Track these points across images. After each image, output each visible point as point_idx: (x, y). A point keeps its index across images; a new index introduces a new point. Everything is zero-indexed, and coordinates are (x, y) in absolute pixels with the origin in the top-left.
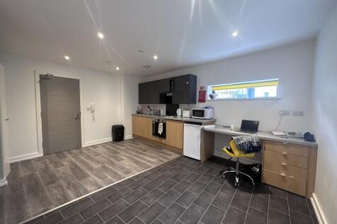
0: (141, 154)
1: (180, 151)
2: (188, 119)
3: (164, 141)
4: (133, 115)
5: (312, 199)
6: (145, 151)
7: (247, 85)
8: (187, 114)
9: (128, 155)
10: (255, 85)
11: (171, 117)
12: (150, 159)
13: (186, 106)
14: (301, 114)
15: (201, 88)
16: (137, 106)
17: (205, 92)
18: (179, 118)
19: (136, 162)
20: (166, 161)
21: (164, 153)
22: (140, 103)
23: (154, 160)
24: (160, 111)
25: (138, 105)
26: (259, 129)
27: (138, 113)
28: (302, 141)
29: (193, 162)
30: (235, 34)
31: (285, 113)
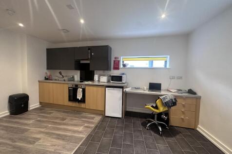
§ §
TASK DIRECTIONS:
The exact lines from the beginning of the data through the one that contains "13: (186, 106)" must be given again, both ends included, and pictures must be left out.

RESULT FOR THIS EXERCISE:
Track these points across images. After each image, output each visible point as point_idx: (x, y). A point keeps its index across images; a new index introduces a new point. Everything is zero-indexed, and coordinates are (x, y) in absolute pixels with the origin in the top-left.
0: (141, 154)
1: (180, 151)
2: (188, 119)
3: (164, 141)
4: (133, 115)
5: (312, 199)
6: (145, 151)
7: (247, 85)
8: (187, 114)
9: (128, 155)
10: (255, 85)
11: (171, 117)
12: (150, 159)
13: (186, 106)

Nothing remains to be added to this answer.